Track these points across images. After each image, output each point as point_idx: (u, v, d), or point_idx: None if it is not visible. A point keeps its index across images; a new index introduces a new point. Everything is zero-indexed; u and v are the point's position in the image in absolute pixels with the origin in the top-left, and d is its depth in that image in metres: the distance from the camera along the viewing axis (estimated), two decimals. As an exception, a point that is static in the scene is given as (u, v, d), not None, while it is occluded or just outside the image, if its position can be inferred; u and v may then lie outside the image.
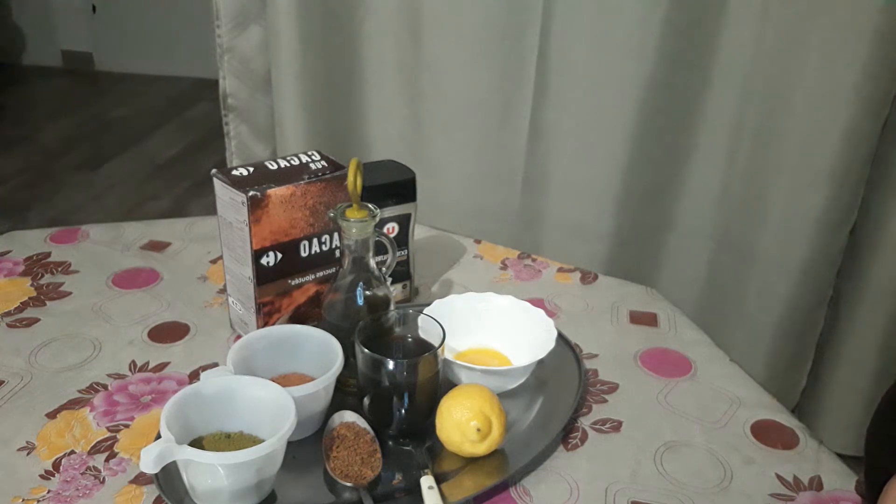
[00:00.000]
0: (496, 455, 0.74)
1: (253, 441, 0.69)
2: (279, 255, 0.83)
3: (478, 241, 1.15)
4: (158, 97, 3.88)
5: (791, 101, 1.36)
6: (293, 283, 0.86)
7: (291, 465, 0.70)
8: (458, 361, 0.78)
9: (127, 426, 0.78)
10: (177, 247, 1.10)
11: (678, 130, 1.47)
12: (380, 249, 0.81)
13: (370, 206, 0.77)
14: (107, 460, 0.73)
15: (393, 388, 0.73)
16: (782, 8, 1.31)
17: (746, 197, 1.46)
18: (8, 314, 0.94)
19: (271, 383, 0.71)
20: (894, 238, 1.42)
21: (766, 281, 1.50)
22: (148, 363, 0.87)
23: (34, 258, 1.07)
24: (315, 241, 0.85)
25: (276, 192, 0.81)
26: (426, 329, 0.77)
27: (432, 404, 0.74)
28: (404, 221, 0.96)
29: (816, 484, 0.73)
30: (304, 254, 0.85)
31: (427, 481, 0.68)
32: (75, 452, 0.74)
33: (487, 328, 0.86)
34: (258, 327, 0.85)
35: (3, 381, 0.83)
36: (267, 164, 0.86)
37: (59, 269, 1.04)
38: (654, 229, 1.57)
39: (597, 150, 1.49)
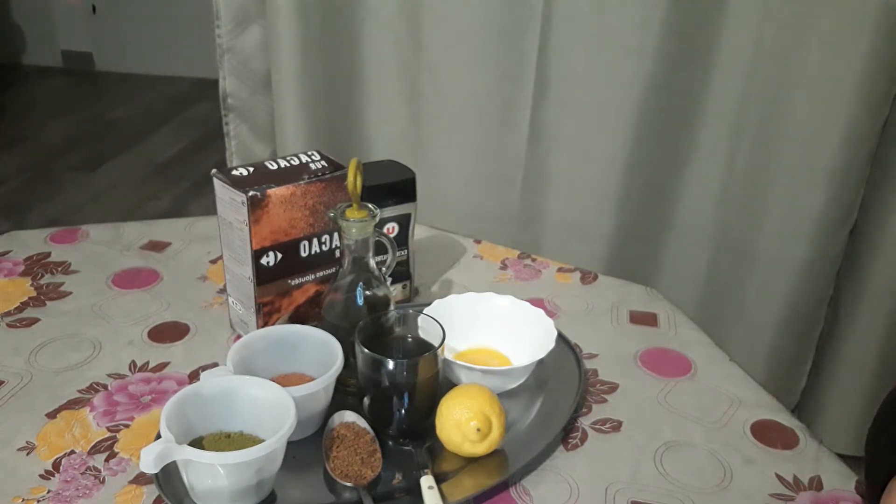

## Work instructions
Please reproduce each entry exactly as given and omit the pictures.

## Solved problem
Track these points across images. After each image, output each point as point_idx: (u, v, d), or point_idx: None if it is not visible. A point keeps its index across images; a new index introduces a new point. Everything is zero-indexed; u and v are the point's position in the image in absolute pixels with the origin in the top-left, and d is its depth in that image in metres: the distance from the camera along the viewing axis (estimated), two decimals. As an exception, a point that is static in the scene is given as (u, v, d), not None, while it is occluded or just outside the image, if its position can be inferred; u and v may then lie outside the image.
[00:00.000]
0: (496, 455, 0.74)
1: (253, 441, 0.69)
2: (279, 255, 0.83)
3: (478, 241, 1.15)
4: (158, 97, 3.88)
5: (791, 101, 1.36)
6: (293, 283, 0.86)
7: (291, 465, 0.70)
8: (458, 361, 0.78)
9: (127, 426, 0.78)
10: (177, 247, 1.10)
11: (678, 130, 1.47)
12: (380, 249, 0.81)
13: (370, 206, 0.77)
14: (107, 460, 0.73)
15: (393, 388, 0.73)
16: (782, 8, 1.31)
17: (746, 197, 1.46)
18: (8, 314, 0.94)
19: (271, 383, 0.71)
20: (894, 238, 1.42)
21: (766, 281, 1.50)
22: (148, 363, 0.87)
23: (34, 258, 1.07)
24: (315, 241, 0.85)
25: (276, 192, 0.81)
26: (426, 329, 0.77)
27: (432, 404, 0.74)
28: (404, 221, 0.96)
29: (816, 484, 0.73)
30: (304, 254, 0.85)
31: (427, 481, 0.68)
32: (75, 452, 0.74)
33: (487, 328, 0.86)
34: (258, 327, 0.85)
35: (3, 381, 0.83)
36: (267, 164, 0.86)
37: (59, 269, 1.04)
38: (654, 229, 1.57)
39: (597, 150, 1.49)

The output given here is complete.